◆ DATA FOR THE TASK:
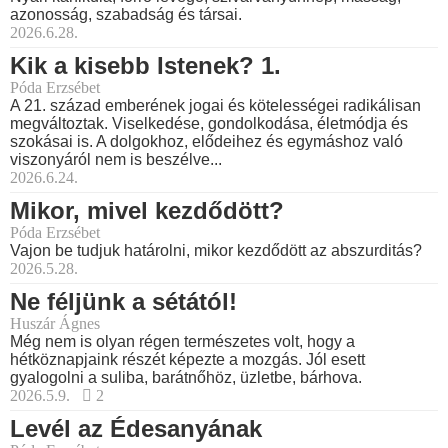
azonosság, szabadság és társai.
2026.6.28.
Kik a kisebb Istenek? 1.
Póda Erzsébet
A 21. század emberének jogai és kötelességei radikálisan
megváltoztak. Viselkedése, gondolkodása, életmódja és
szokásai is. A dolgokhoz, elődeihez és egymáshoz való
viszonyáról nem is beszélve...
2026.6.24.
Mikor, mivel kezdődött?
Póda Erzsébet
Vajon be tudjuk határolni, mikor kezdődött az abszurditás?
2026.5.28.
Ne féljünk a sétától!
Huszár Ágnes
Még nem is olyan régen természetes volt, hogy a
hétköznapjaink részét képezte a mozgás. Jól esett
gyalogolni a suliba, barátnőhöz, üzletbe, bárhova.
2026.5.9.
2
Levél az Édesanyának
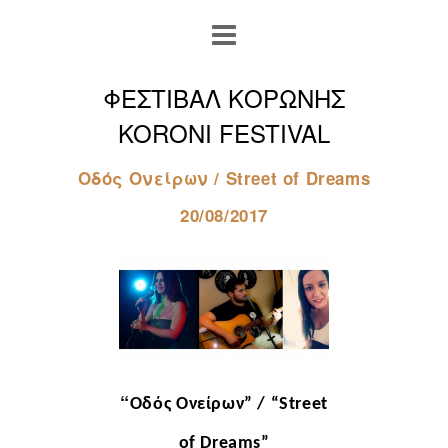
ΦΕΣΤΙΒΑΛ ΚΟΡΩΝΗΣ
KORONI FESTIVAL
Οδός Ονείρων / Street of Dreams
20/08/2017
“
Οδός
Ονείρων
” / “
Street
of Dreams”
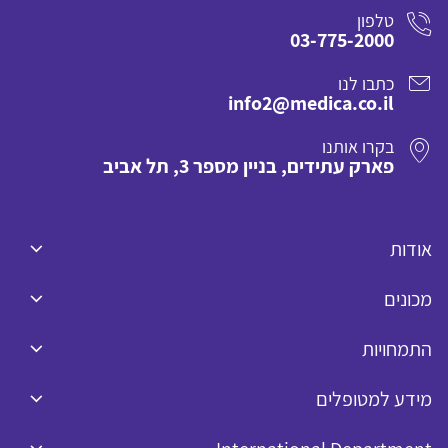
טלפון
03-775-2000
כתבו לנו
info2@medica.co.il
בקרו אותנו
פארק עתידים, בניין מספר 3, תל אביב
אודות
מכונים
התמחויות
מידע למטופלים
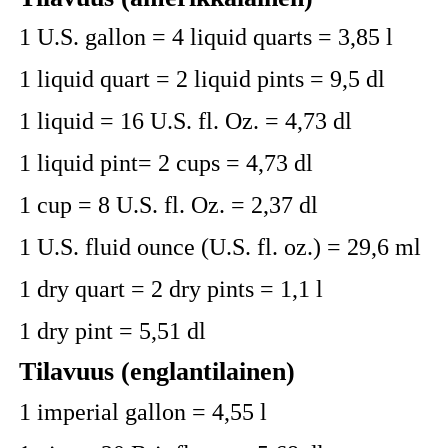
1 U.S. gallon = 4 liquid quarts = 3,85 l
1 liquid quart = 2 liquid pints = 9,5 dl
1 liquid = 16 U.S. fl. Oz. = 4,73 dl
1 liquid pint= 2 cups = 4,73 dl
1 cup = 8 U.S. fl. Oz. = 2,37 dl
1 U.S. fluid ounce (U.S. fl. oz.) = 29,6 ml
1 dry quart = 2 dry pints = 1,1 l
1 dry pint = 5,51 dl
Tilavuus (englantilainen)
1 imperial gallon = 4,55 l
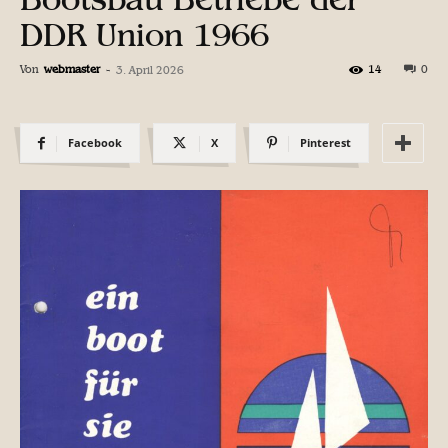
DDR Union 1966
Von
webmaster
-
14
0
3. April 2026
Facebook
X
Pinterest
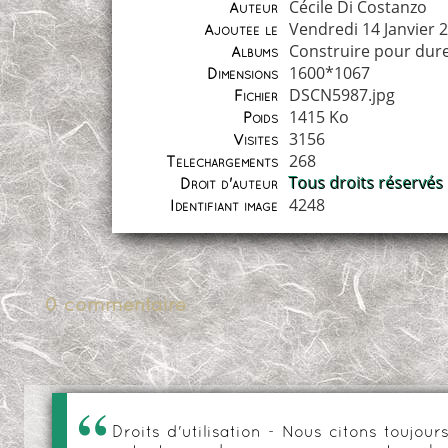
Cécile Di Costanzo
Auteur
Vendredi 14 Janvier 
Ajoutée le
Construire pour dur
Albums
1600*1067
Dimensions
DSCN5987.jpg
Fichier
1415 Ko
Poids
3156
Visites
268
Téléchargements
Tous droits réservés
Droit d'auteur
4248
Identifiant image
0 commentaire
Droits d'utilisation - Nous citons toujo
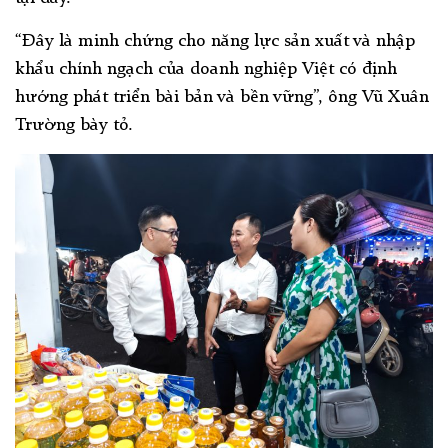
“Đây là minh chứng cho năng lực sản xuất và nhập
khẩu chính ngạch của doanh nghiệp Việt có định
hướng phát triển bài bản và bền vững”, ông Vũ Xuân
Trường bày tỏ.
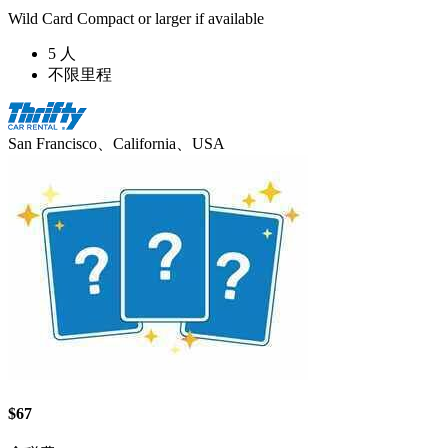
Wild Card Compact or larger if available
5 人
不限里程
San Francisco、California、USA
$67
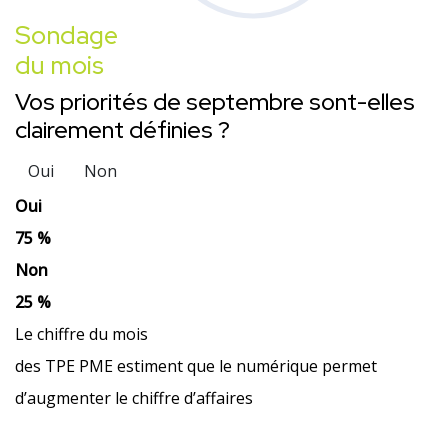
Sondage
du mois
Vos priorités de septembre sont-elles
clairement définies ?
Oui
Non
Oui
75 %
Non
25 %
Le chiffre du mois
des TPE PME estiment que le numérique permet
d’augmenter le chiffre d’affaires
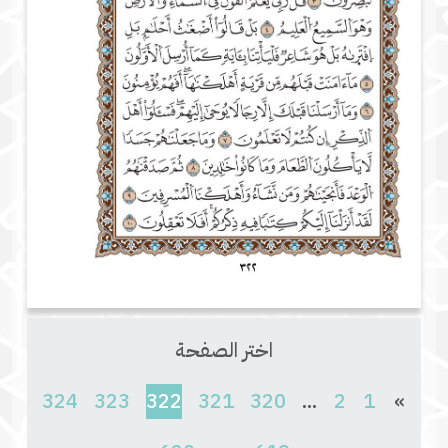
اختر الصفحة
(current)
324
323
322
321
320
...
2
1
»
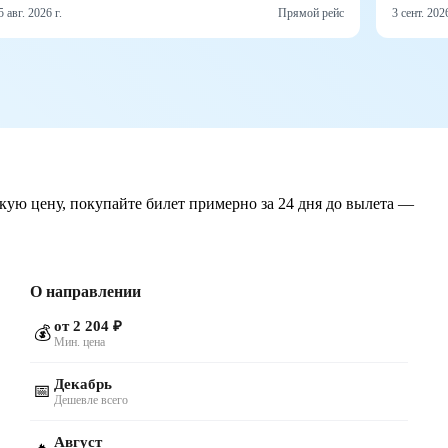
5 авг. 2026 г.
Прямой рейс
3 сент. 2026
кую цену, покупайте билет примерно за 24 дня до вылета —
О направлении
от 2 204 ₽
💰
Мин. цена
Декабрь
📅
Дешевле всего
Август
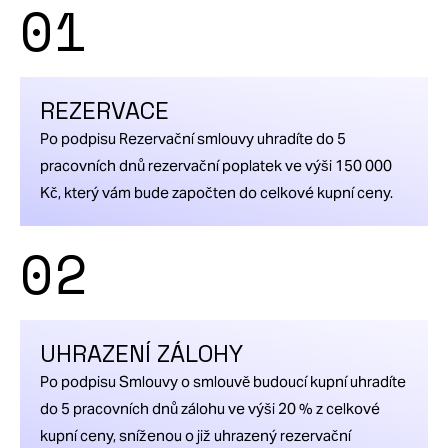
01
jednotka
č.
1111,
REZERVACE
plocha:
26.9
Po podpisu Rezervační smlouvy uhradíte do 5
2
m
,
pracovních dnů rezervační poplatek ve výši 150 000
dispozice:
Kč, který vám bude započten do celkové kupní ceny.
1+kk,
02
cena:
4
490
000
UHRAZENÍ ZÁLOHY
Kč
,
Po podpisu Smlouvy o smlouvě budoucí kupní uhradíte
detail
do 5 pracovních dnů zálohu ve výši 20 % z celkové
jednotky
kupní ceny, sníženou o již uhrazený rezervační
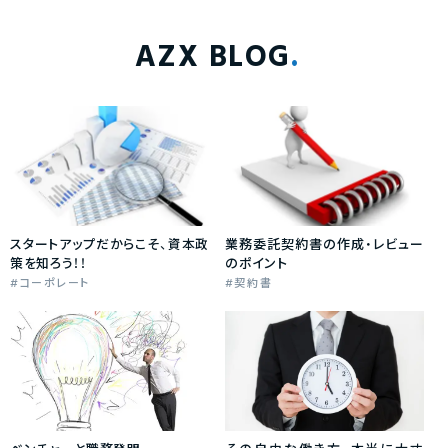
AZX BLOG
スタートアップだからこそ、資本政
業務委託契約書の作成・レビュー
策を知ろう！！
のポイント
コーポレート
契約書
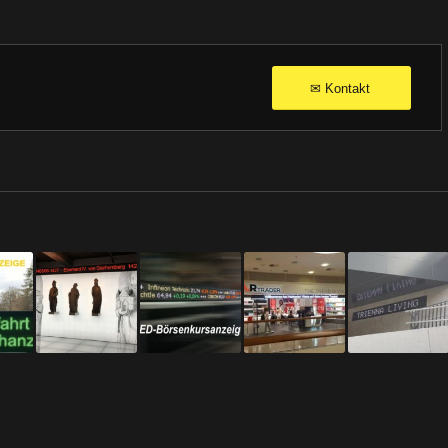
Kontakt
✉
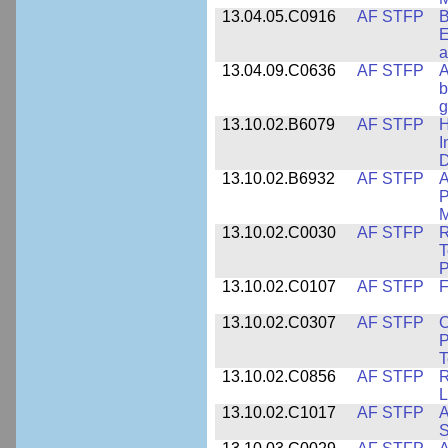
13.04.05.C0916
AF STFP
B
E
a
13.04.09.C0636
AF STFP
A
b
g
13.10.02.B6079
AF STFP
H
I
D
13.10.02.B6932
AF STFP
A
P
M
13.10.02.C0030
AF STFP
R
T
P
13.10.02.C0107
AF STFP
F
13.10.02.C0307
AF STFP
C
P
T
13.10.02.C0856
AF STFP
R
L
13.10.02.C1017
AF STFP
A
S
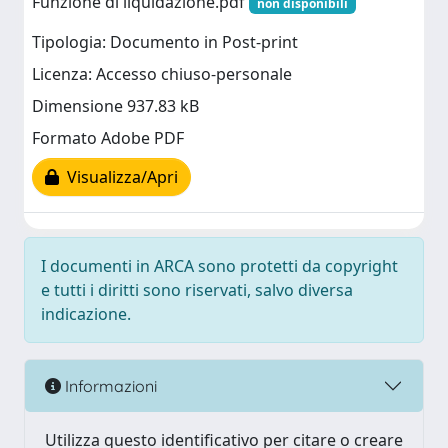
Funzione di liquidazione.pdf
non disponibili
Tipologia: Documento in Post-print
Licenza: Accesso chiuso-personale
Dimensione 937.83 kB
Formato Adobe PDF
Visualizza/Apri
I documenti in ARCA sono protetti da copyright
e tutti i diritti sono riservati, salvo diversa
indicazione.
Informazioni
Utilizza questo identificativo per citare o creare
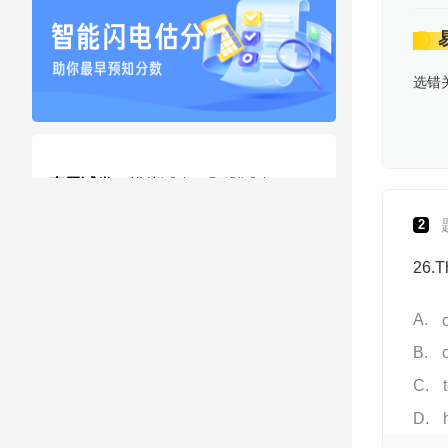
选错
真题试卷
模拟试卷
预测试卷
2
2026年高考真题 英语
26.T
A
2026年高考真题 英语
B
C
2026年高考真题 英语 (全国新课标卷I)
D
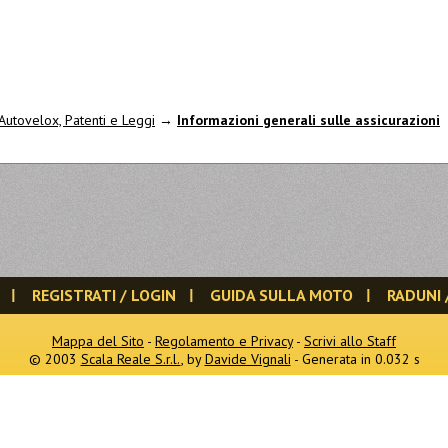
utovelox, Patenti e Leggi
→
Informazioni generali sulle assicurazioni
REGISTRATI / LOGIN
GUIDA SULLA MOTO
RADUNI 
Mappa del Sito
-
Regolamento e Privacy
-
Scrivi allo Staff
© 2003
Scala Reale S.r.l.
, by
Davide Vignali
- Generata in 0.032 s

◆ WHAT IS BEING ASKED:
Rewrite the material with each instance of "gallon" changed to "gal" and everything else left as it is. Leave the pictures out.

◆ YOUR RESPONSE:
azonosság, szabadság és társai.
2026.6.28.
Kik a kisebb Istenek? 1.
Póda Erzsébet
A 21. század emberének jogai és kötelességei radikálisan
megváltoztak. Viselkedése, gondolkodása, életmódja és
szokásai is. A dolgokhoz, elődeihez és egymáshoz való
viszonyáról nem is beszélve...
2026.6.24.
Mikor, mivel kezdődött?
Póda Erzsébet
Vajon be tudjuk határolni, mikor kezdődött az abszurditás?
2026.5.28.
Ne féljünk a sétától!
Huszár Ágnes
Még nem is olyan régen természetes volt, hogy a
hétköznapjaink részét képezte a mozgás. Jól esett
gyalogolni a suliba, barátnőhöz, üzletbe, bárhova.
2026.5.9.
2
Levél az Édesanyának
ΦΕΣΤΙΒΑΛ ΚΟΡΩΝΗΣ
KORONI FESTIVAL
Οδός Ονείρων / Street of Dreams
20/08/2017
“
Οδός
Ονείρων
” / “
Street
of Dreams”
טלפון
03-775-2000
כתבו לנו
info2@medica.co.il
בקרו אותנו
פארק עתידים, בניין מספר 3, תל אביב
אודות
מכונים
התמחויות
מידע למטופלים
1 U.S. gal = 4 liquid quarts = 3,85 l
1 liquid quart = 2 liquid pints = 9,5 dl
1 liquid = 16 U.S. fl. Oz. = 4,73 dl
1 liquid pint= 2 cups = 4,73 dl
1 cup = 8 U.S. fl. Oz. = 2,37 dl
1 U.S. fluid ounce (U.S. fl. oz.) = 29,6 ml
1 dry quart = 2 dry pints = 1,1 l
1 dry pint = 5,51 dl
Tilavuus (englantilainen)
1 imperial gal = 4,55 l
DDR Union 1966
Von
webmaster
-
14
0
3. April 2026
Facebook
X
Pinterest
Cécile Di Costanzo
Auteur
Vendredi 14 Janvier 
Ajoutée le
Construire pour dur
Albums
1600*1067
Dimensions
DSCN5987.jpg
Fichier
1415 Ko
Poids
3156
Visites
268
Téléchargements
Tous droits réservés
Droit d'auteur
4248
Identifiant image
0 commentaire
Droits d'utilisation - Nous citons toujo
“Đây là minh chứng cho năng lực sản xuất và nhập
khẩu chính ngạch của doanh nghiệp Việt có định
hướng phát triển bài bản và bền vững”, ông Vũ Xuân
Trường bày tỏ.
Wild Card Compact or larger if available
5 人
不限里程
San Francisco、California、USA
$67
Sondage
du mois
Vos priorités de septembre sont-elles
clairement définies ?
Oui
Non
Oui
75 %
Non
25 %
Le chiffre du mois
des TPE PME estiment que le numérique permet
d’augmenter le chiffre d’affaires
اختر الصفحة
(current)
324
323
322
321
320
...
2
1
»
5 авг. 2026 г.
Прямой рейс
3 сент. 2026
кую цену, покупайте билет примерно за 24 дня до вылета —
О направлении
от 2 204 ₽
💰
Мин. цена
Декабрь
📅
Дешевле всего
Август
01
jednotka
č.
1111,
REZERVACE
plocha:
26.9
Po podpisu Rezervační smlouvy uhradíte do 5
2
m
,
pracovních dnů rezervační poplatek ve výši 150 000
dispozice:
Kč, který vám bude započten do celkové kupní ceny.
1+kk,
02
cena:
4
490
000
UHRAZENÍ ZÁLOHY
Kč
,
Po podpisu Smlouvy o smlouvě budoucí kupní uhradíte
detail
do 5 pracovních dnů zálohu ve výši 20 % z celkové
jednotky
kupní ceny, sníženou o již uhrazený rezervační
AZX BLOG
スタートアップだからこそ、資本政
業務委託契約書の作成・レビュー
策を知ろう！！
のポイント
コーポレート
契約書
Kontakt
✉
13.04.05.C0916
AF STFP
B
E
a
13.04.09.C0636
AF STFP
A
b
g
13.10.02.B6079
AF STFP
H
I
D
13.10.02.B6932
AF STFP
A
P
M
13.10.02.C0030
AF STFP
R
T
P
13.10.02.C0107
AF STFP
F
13.10.02.C0307
AF STFP
C
P
T
13.10.02.C0856
AF STFP
R
L
13.10.02.C1017
AF STFP
A
S
Funzione di liquidazione.pdf
non disponibili
Tipologia: Documento in Post-print
Licenza: Accesso chiuso-personale
Dimensione 937.83 kB
Formato Adobe PDF
Visualizza/Apri
I documenti in ARCA sono protetti da copyright
e tutti i diritti sono riservati, salvo diversa
indicazione.
Informazioni
Utilizza questo identificativo per citare o creare
选错
真题试卷
模拟试卷
预测试卷
2
2026年高考真题 英语
26.T
A
2026年高考真题 英语
B
C
2026年高考真题 英语 (全国新课标卷I)
D
utovelox, Patenti e Leggi
→
Informazioni generali sulle assicurazioni
REGISTRATI / LOGIN
GUIDA SULLA MOTO
RADUNI 
Mappa del Sito
-
Regolamento e Privacy
-
Scrivi allo Staff
© 2003
Scala Reale S.r.l.
, by
Davide Vignali
- Generata in 0.032 s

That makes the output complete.